Powell was reportedly flying over Jerusalem on his way to an aerial tour of the northern border when the attack took place.
"The president was very troubled by what happened this morning, and the president expects Yasser Arafat to denounce this morning's attack, to step up and show leadership," White House spokesman Ari Fleischer said.
The US Bush administration remains firm on demanding an Israeli withdrawal from Palestinian Territories. But has been careful not to stress the US/Israeli relationship further while Powell is in the Middle East.
The United States gives Israel US$3 billion in military and economic aid per year. A Time-CNN poll taken in the US today showed a majority of Americans favouring a cut to aid money sent to Israel – particularly as it refused to listen to the US when given an order to withdraw from Palestinian territories.
In contrast, in Israel, a Maariv newspaper poll showed 75 percent of Israelis supporting the offensive and Sharon's approval rating soaring to 59 percent from 35 percent since the operation began.

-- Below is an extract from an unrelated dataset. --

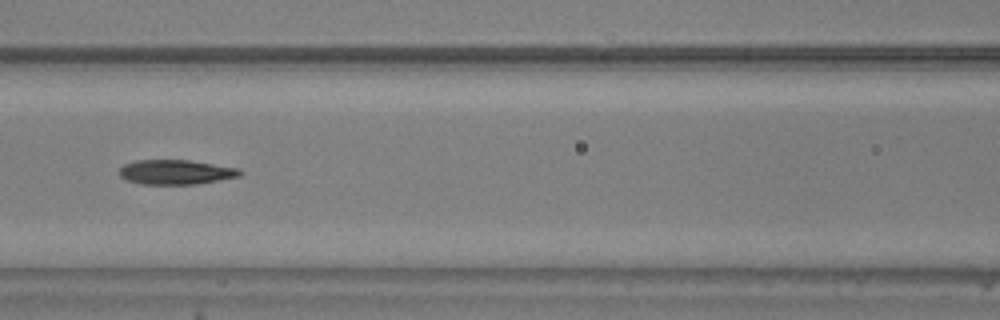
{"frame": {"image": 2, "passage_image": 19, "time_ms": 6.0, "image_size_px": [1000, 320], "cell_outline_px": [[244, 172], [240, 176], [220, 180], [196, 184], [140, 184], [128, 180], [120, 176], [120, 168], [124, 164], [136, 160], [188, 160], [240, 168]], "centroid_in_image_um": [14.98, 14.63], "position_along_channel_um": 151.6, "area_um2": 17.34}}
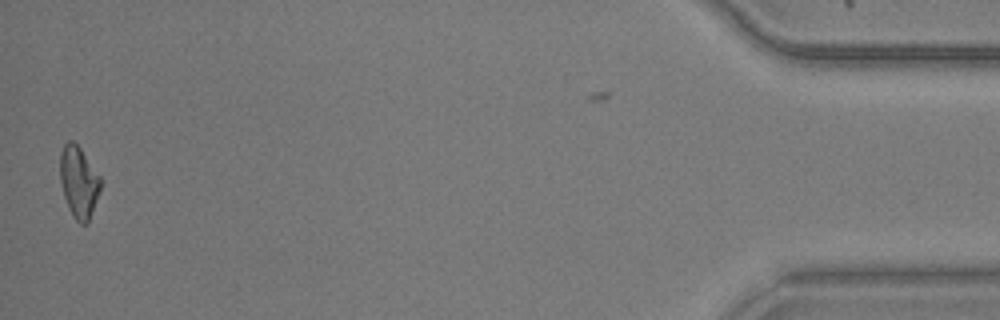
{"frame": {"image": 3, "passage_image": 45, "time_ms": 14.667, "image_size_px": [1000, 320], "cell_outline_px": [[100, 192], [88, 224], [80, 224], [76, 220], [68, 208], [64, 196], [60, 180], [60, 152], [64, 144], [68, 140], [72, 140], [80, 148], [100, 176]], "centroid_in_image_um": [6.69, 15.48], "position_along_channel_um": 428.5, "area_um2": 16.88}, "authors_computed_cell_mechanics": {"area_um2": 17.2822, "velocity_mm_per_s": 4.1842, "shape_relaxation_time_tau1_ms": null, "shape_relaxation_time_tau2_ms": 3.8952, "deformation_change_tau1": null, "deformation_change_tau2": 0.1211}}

In an interview with US based CBS Evening News, filmed minutes before a female Palestinian suicide bomber blew herself, Sharon said there would never be peace as long as Yasser Arafat was the leader of the Palestinian people.

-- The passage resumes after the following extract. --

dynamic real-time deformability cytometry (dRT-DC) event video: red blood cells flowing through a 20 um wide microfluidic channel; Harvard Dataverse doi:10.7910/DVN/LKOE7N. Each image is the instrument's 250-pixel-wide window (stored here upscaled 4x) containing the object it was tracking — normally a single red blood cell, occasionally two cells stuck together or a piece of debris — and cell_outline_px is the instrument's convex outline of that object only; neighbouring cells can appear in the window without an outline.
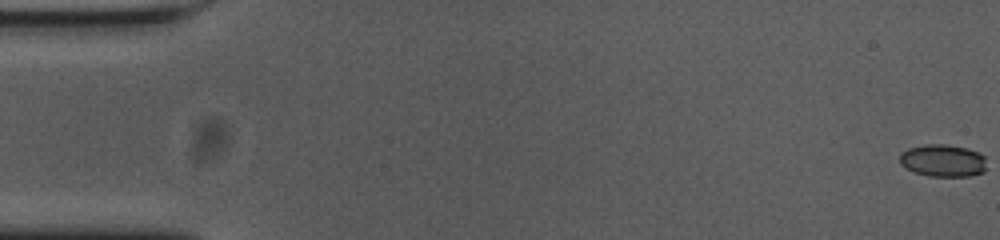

Powell failed today to lever a withdrawal-timetable from Israel’s PM Ariel Sharon.
Sharon emerged from the Powell meeting insisting his army’s offensive would continue: “The terrorism of suicide bombers represents a danger for Israel and for the entire free world. Israel is the only democracy in the world in which there are guards in every school and in every kindergarten in order to protect children against Palestinian terrorists,” Sharon said.
Powell said in a Q&A statement: “We understand the need for Israel to defend itself. We understand that Israel is under threat from terrorist attack and we have been supportive. But at the same time, we believe, as a friend of Israel, we have to take note of the long-term strategic consequences of the incursions that are under way, and their effect on the nations in the region and the international climate.”
A meeting had been scheduled for Powell to meet with Palestinian leader Yasser Arafat in his besieged compound in Ramallah – but that meeting was postponed today after news of another suicide bomber had struck in Jerusalem. The United States again demanded the Palestinian Authority denounce the attacks, call for a ceasefire, and demand militant wings inter-related to the Palestinian cause end acts of terrorism.
In Geneva, United Nations Secretary General Koffi Annan said the situation in the West Bank was "so dangerous and the humanitarian and human rights situation so appalling (that) the proposition that a [UN peacemaking] force should be sent in there ... can no longer be deferred."
"It is urgent, it is imperative," Annan said. "That capacity exists in the world today. We must now muster the will."
While it would be up
to the Security Council to deploy a U.N. peacekeeping force,
organizing a multinational force would be up to individual
countries. These countries could then go to the Security
Council for a mandate if they chose to. In this case, Annan
was calling for the council to endorse such a force before
any of its key members suggested it.